Palavras Soltas

✿ um adeus a algo, ou alguém, não sei.

13 de Agosto, 2019

              A razão que não tenho publicado: perdi a confiança em mim.
          Já tinha falado anteriormente sobre a minha pausa da escrita, eu sei. Ainda assim, apesar do que lá escrevi, acho que muitas das vezes, não é a falta de motivação ou de inspiração que falta nos artistas, mas sim o facto de lhes faltar a autoconfiança que tanto precisam neste mundo artístico. O medo de ser rejeitado é tanto que nos faz não criar nada porque pode haver a possibilidade de decepção nas expectativas que nós criamos.
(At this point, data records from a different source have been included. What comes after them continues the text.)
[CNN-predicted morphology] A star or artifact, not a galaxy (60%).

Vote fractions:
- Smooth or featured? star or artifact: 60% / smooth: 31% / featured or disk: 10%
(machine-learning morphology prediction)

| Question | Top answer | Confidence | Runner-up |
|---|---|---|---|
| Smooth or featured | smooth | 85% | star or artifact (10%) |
            Após ter publicado o último capítulo de Evanescente eu só dizia “não sei mais o que escrever, não sai nada de jeito“. Passei cerca de 1 ano ou 2 anos a dizer isso: não conseguia escrever, tudo o que escrevia saía mal, as palavras não ficavam bem juntas. Sei lá, inventava mil e uma desculpas sem nunca procurar o cerne da questão. Por exemplo, esta minha pausa de quase 7 meses em que ia escrevendo uma coisa aqui, outra ali: a razão não era porque não tinha ideias, gente o que não me faltava era ideias! A sério, tenho cerca de 30 rascunhos aqui no blog, mais uns talões que os clientes não queriam preenchidos com coisas aleatórias que me ia lembrando. Aliás, eu ia escrevendo, só não publicava e o verdadeiro motivo por isso é que o meu perfecionismo chegava ao ponto de me dizer “olha, X fez melhor que tu, que vais acrescentar ao que ele fez?” ou “sabes… Y conseguia melhor que isso, vê lá se melhoras nessas tuas expressões, não te sabes explicar por nada desta vida!“.
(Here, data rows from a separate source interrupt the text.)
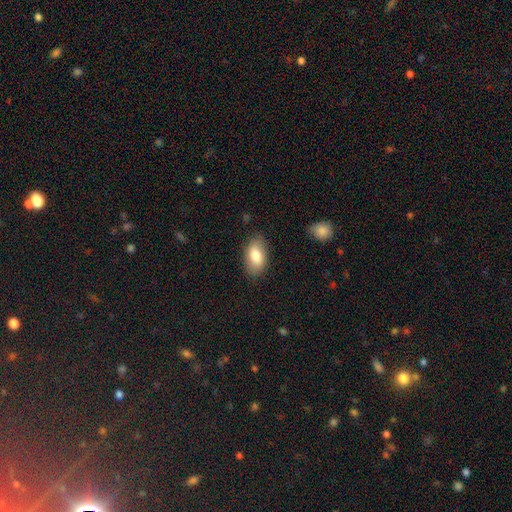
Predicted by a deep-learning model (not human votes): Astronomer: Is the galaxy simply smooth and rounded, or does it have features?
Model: smooth — 80%.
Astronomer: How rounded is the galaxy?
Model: in between — 93%.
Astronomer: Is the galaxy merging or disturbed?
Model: none — 84%.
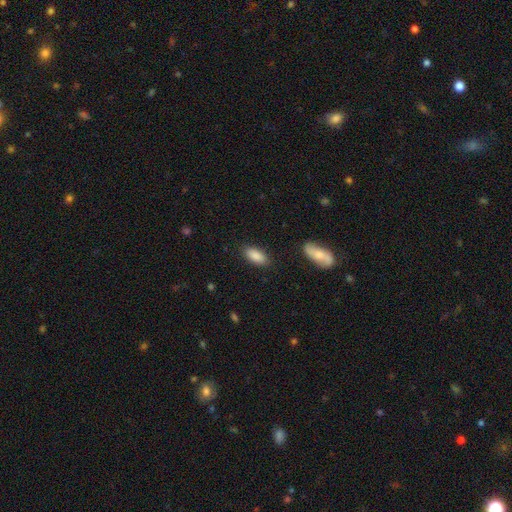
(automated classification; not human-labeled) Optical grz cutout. It shows a smooth galaxy with no disk features (88%) that is in between round and cigar-shaped (89%). Merging: none (86%).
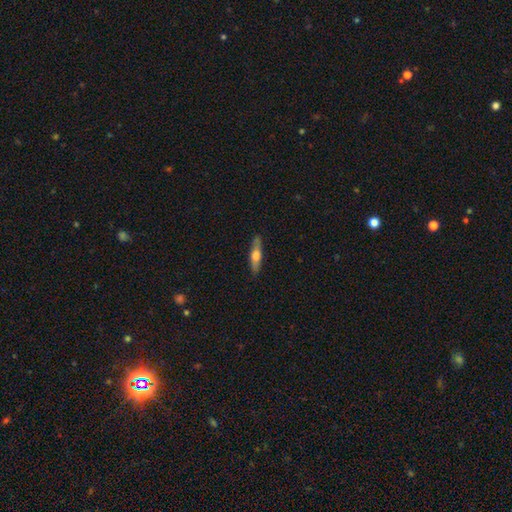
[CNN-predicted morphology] Smooth or featured: smooth — 51% (featured or disk — 44%)
How rounded: cigar-shaped — 74% (in between — 24%)
Merging: none — 84% (minor disturbance — 12%)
             Há uma pressão exorbitante e um tanto paranóica de sermos os primeiros em tudo e de fazer tudo o mais completo e perfeito possível, sem erros e sem testes. A perfeição criou uma ambição tremenda na mente das pessoas que ao falhar uma vez já faz com que percam de vista a razão pela qual queriam tentar. E eu deixei-me levar por essa onda porque era o mais fácil para mim, invés de estar a combater a força natural de desistir. A minha insegurança impediu-me de continuar a fazer o que gosto e me dá vontade, o que fez com que eu perdesse a motivação para todos os outros aspetos da minha vida.
              Eu não tenho doutoramento em escrita, tampouco sou um génio que não comete erros. Tal como não sou perfeita a tirar fotografias, a pintar, a desenhar, a criar sites, a maquilhar. Posso ficar melhor e aprender mais sobre todas essas coisas, mas nunca serei perfeita e não há qualquer problema nisso. Qual seria a piada de saber tudo sobre todos os assuntos?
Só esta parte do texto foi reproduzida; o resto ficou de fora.